→ **Stored data entries**:
::::::::
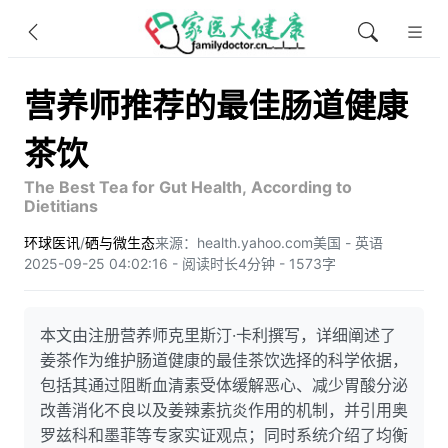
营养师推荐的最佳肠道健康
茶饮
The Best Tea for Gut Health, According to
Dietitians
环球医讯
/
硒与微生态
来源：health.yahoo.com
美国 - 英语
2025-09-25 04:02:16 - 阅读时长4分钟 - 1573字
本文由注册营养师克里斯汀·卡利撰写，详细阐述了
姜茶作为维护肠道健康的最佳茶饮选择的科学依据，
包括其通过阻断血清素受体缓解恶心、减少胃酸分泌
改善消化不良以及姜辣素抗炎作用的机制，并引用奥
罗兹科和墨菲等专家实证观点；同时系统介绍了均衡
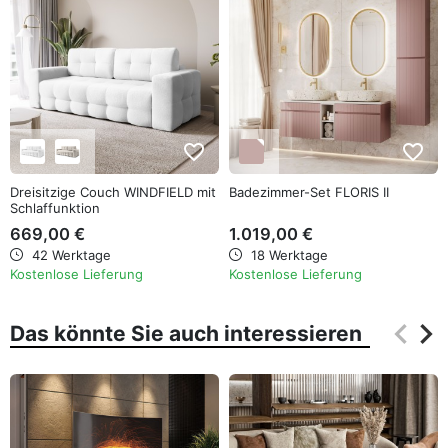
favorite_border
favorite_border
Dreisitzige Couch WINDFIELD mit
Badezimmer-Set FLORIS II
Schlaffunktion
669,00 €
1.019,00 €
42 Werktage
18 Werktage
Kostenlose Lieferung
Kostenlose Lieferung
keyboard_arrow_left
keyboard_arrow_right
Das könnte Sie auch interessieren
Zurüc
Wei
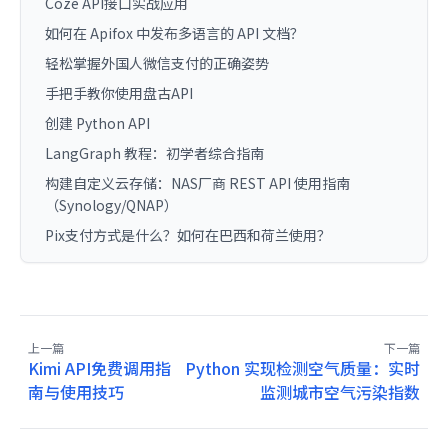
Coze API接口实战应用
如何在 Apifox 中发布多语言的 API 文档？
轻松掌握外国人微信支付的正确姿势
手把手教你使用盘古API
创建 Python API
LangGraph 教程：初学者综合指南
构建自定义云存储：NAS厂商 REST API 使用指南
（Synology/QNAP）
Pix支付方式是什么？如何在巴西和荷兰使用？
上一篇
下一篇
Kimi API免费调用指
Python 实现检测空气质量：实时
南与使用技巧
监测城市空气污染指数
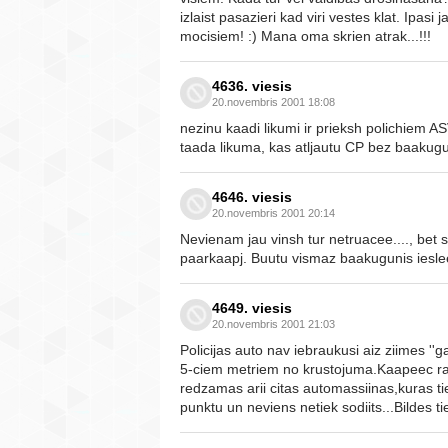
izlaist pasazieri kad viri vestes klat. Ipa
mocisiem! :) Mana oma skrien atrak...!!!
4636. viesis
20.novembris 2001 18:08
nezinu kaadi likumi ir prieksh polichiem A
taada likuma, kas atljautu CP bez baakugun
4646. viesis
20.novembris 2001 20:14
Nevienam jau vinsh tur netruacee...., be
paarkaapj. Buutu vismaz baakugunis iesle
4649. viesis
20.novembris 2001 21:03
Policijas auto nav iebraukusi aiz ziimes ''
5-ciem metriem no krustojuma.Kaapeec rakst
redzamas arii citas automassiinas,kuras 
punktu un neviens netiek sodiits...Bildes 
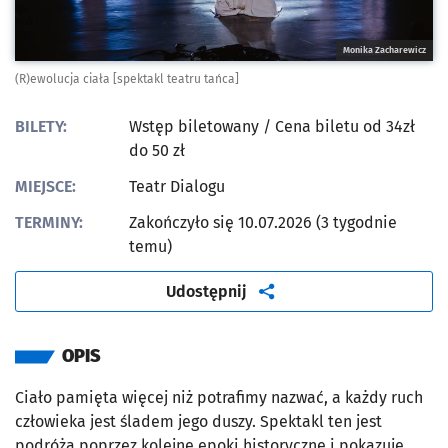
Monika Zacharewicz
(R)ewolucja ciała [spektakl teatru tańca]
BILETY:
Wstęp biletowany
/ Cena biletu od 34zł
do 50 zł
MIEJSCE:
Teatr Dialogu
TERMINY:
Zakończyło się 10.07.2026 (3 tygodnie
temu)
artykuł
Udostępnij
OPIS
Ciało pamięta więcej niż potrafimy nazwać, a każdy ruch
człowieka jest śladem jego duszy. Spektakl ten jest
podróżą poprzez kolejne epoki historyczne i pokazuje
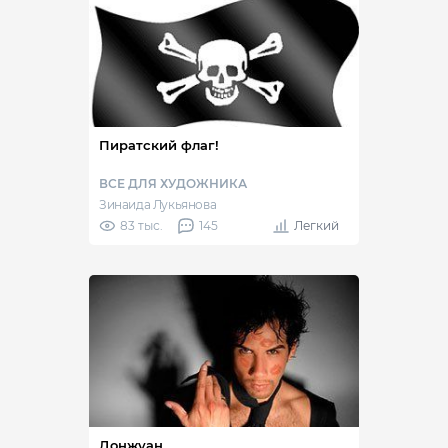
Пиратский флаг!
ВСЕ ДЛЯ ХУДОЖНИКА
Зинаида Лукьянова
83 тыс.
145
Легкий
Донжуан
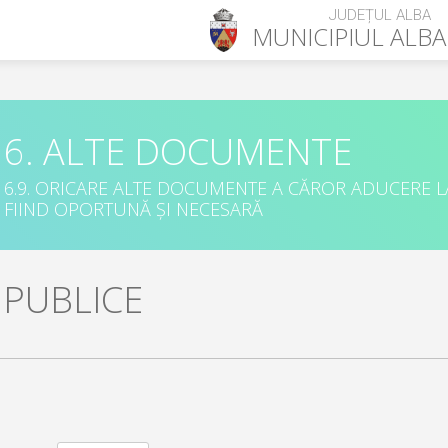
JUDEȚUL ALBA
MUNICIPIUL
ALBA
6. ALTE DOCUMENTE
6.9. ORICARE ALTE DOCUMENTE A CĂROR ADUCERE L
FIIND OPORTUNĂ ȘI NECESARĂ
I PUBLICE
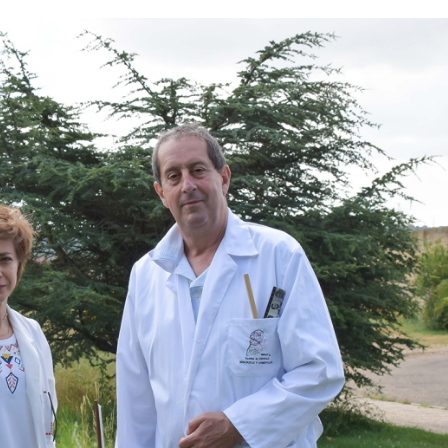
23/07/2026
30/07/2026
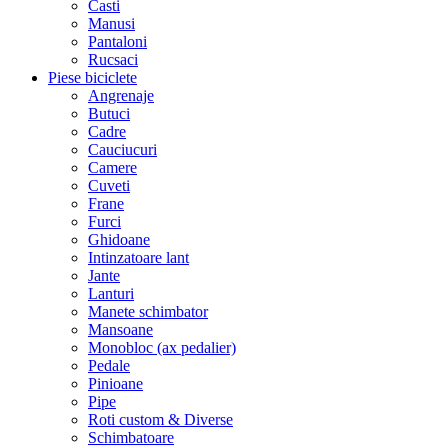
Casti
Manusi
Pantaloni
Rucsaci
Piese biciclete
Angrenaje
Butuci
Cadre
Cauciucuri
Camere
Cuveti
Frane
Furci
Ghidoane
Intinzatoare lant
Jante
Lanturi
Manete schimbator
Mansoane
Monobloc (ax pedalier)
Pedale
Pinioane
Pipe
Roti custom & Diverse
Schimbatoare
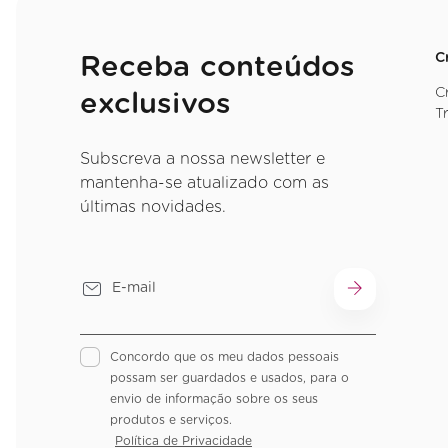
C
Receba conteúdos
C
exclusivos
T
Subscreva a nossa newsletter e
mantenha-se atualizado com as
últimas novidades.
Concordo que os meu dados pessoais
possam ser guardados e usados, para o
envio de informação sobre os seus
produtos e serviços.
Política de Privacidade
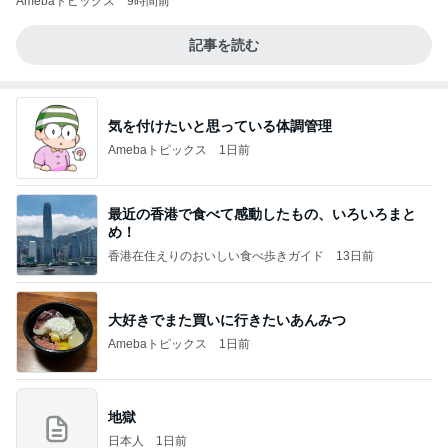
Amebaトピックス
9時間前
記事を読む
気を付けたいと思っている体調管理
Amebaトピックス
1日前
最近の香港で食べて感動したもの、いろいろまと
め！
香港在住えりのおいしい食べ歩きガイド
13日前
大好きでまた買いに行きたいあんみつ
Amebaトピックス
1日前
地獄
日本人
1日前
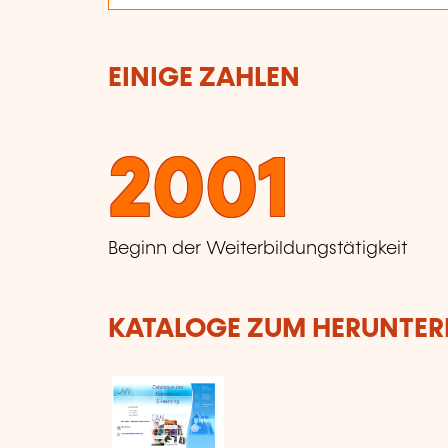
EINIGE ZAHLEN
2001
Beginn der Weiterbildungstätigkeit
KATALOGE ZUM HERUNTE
::::::::
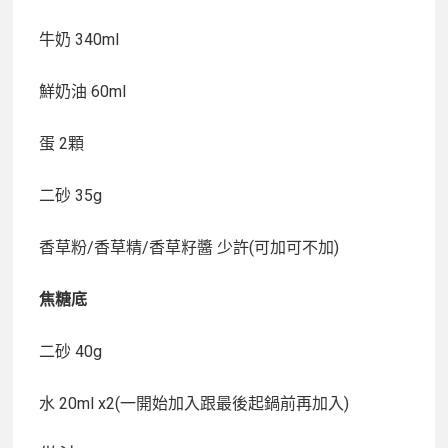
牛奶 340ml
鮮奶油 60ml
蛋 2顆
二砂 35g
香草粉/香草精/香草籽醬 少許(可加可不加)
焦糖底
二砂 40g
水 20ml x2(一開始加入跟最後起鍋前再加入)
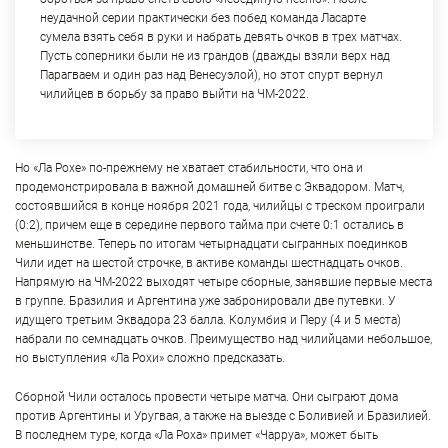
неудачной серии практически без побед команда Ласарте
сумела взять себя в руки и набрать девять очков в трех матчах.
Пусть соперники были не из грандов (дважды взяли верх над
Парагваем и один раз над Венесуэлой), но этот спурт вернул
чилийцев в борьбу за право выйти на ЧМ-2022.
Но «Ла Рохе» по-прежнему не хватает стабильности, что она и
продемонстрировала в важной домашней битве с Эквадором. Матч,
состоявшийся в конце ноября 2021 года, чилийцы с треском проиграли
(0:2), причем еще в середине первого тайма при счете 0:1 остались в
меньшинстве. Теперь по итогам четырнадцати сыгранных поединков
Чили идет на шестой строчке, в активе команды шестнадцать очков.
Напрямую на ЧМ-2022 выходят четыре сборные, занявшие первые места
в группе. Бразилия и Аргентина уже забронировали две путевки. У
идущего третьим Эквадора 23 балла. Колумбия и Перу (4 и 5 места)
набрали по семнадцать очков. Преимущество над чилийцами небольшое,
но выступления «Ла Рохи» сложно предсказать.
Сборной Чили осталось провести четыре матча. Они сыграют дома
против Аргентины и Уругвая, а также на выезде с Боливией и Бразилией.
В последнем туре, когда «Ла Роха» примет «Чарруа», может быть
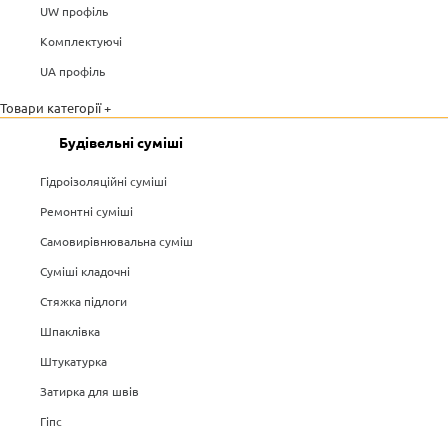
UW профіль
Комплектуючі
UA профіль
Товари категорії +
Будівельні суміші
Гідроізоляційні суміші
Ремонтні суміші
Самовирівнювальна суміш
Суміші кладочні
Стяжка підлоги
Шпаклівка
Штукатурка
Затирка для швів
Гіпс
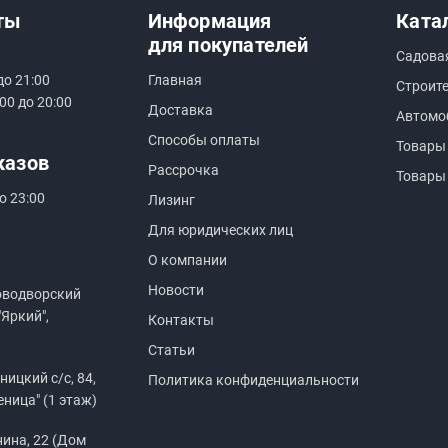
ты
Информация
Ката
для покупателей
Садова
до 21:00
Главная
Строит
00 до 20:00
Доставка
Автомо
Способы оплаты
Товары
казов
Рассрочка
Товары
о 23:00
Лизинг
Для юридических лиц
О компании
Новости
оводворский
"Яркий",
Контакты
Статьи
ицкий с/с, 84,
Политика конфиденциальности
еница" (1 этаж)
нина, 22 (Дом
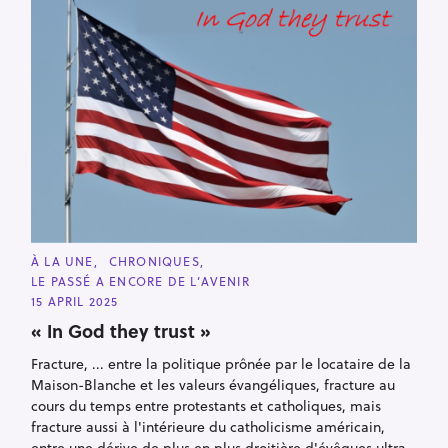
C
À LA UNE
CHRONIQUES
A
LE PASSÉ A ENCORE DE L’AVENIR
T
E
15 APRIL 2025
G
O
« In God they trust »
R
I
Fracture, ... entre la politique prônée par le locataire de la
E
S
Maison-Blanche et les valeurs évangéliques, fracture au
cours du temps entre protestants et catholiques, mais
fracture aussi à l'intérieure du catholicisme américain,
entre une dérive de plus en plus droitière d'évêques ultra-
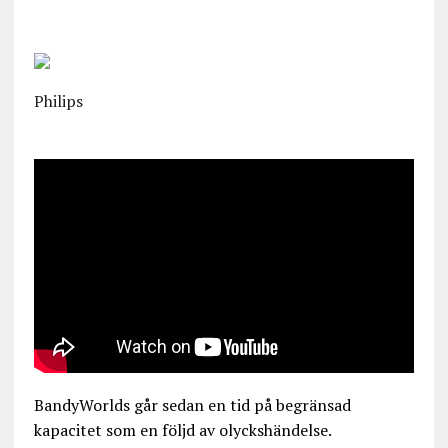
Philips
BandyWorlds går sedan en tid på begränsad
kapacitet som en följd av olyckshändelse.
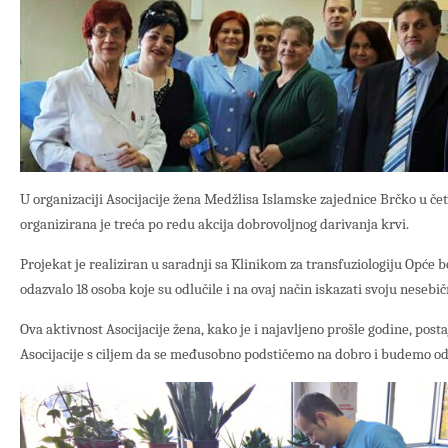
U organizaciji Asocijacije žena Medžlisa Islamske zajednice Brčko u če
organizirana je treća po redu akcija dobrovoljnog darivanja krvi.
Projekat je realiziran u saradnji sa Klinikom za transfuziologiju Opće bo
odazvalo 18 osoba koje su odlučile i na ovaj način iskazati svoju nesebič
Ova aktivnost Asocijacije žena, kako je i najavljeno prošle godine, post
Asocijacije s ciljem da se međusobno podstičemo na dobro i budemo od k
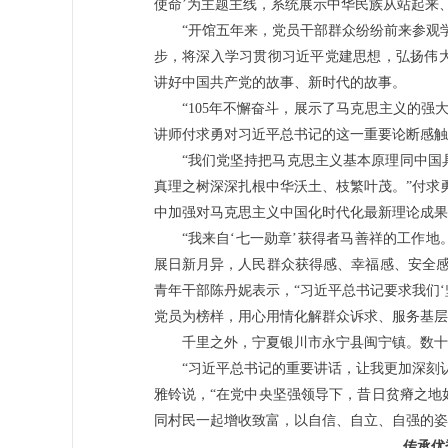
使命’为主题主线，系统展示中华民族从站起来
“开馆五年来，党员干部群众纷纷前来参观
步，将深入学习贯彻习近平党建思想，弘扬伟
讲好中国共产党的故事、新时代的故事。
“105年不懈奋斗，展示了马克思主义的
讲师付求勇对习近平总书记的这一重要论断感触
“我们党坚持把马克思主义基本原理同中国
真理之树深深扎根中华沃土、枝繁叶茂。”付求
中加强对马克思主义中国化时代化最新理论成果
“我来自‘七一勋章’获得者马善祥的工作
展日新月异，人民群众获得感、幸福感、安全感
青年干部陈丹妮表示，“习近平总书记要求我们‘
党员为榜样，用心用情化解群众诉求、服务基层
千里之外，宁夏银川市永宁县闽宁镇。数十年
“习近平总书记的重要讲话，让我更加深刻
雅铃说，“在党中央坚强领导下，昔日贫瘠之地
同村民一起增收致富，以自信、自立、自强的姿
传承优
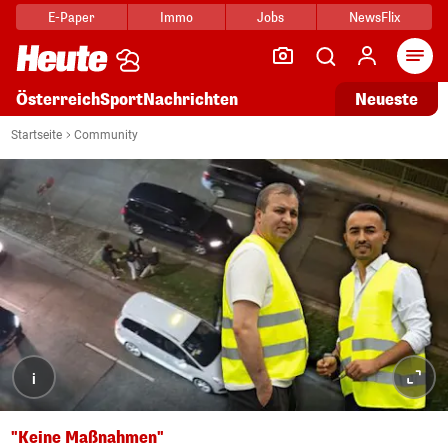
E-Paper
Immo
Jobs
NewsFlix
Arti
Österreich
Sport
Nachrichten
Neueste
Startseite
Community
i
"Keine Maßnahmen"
::::::::
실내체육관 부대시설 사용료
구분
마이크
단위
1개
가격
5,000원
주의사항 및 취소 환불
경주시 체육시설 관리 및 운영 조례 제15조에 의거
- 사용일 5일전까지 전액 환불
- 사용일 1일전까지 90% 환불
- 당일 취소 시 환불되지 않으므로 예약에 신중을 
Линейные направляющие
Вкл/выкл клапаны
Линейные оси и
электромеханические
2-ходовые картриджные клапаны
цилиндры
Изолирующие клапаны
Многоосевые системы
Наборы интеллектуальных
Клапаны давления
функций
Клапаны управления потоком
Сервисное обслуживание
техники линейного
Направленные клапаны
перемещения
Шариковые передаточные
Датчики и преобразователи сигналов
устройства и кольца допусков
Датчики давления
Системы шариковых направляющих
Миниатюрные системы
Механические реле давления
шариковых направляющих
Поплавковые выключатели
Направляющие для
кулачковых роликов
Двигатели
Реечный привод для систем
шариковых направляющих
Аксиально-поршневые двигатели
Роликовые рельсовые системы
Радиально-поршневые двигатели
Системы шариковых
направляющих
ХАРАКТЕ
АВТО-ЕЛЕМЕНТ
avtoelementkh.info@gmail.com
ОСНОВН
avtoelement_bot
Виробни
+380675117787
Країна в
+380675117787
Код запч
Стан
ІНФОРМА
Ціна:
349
::::::::
→ **Exercise brief**:
All lines above from the one holding "идущего третьим Эквадора" to the one holding "Сборной Чили осталось", inclusive, are to be copied exactly; no other line is wanted.

→ **Completed exercise**:
идущего третьим Эквадора 23 балла. Колумбия и Перу (4 и 5 места)
набрали по семнадцать очков. Преимущество над чилийцами небольшое,
но выступления «Ла Рохи» сложно предсказать.
Сборной Чили осталось провести четыре матча. Они сыграют дома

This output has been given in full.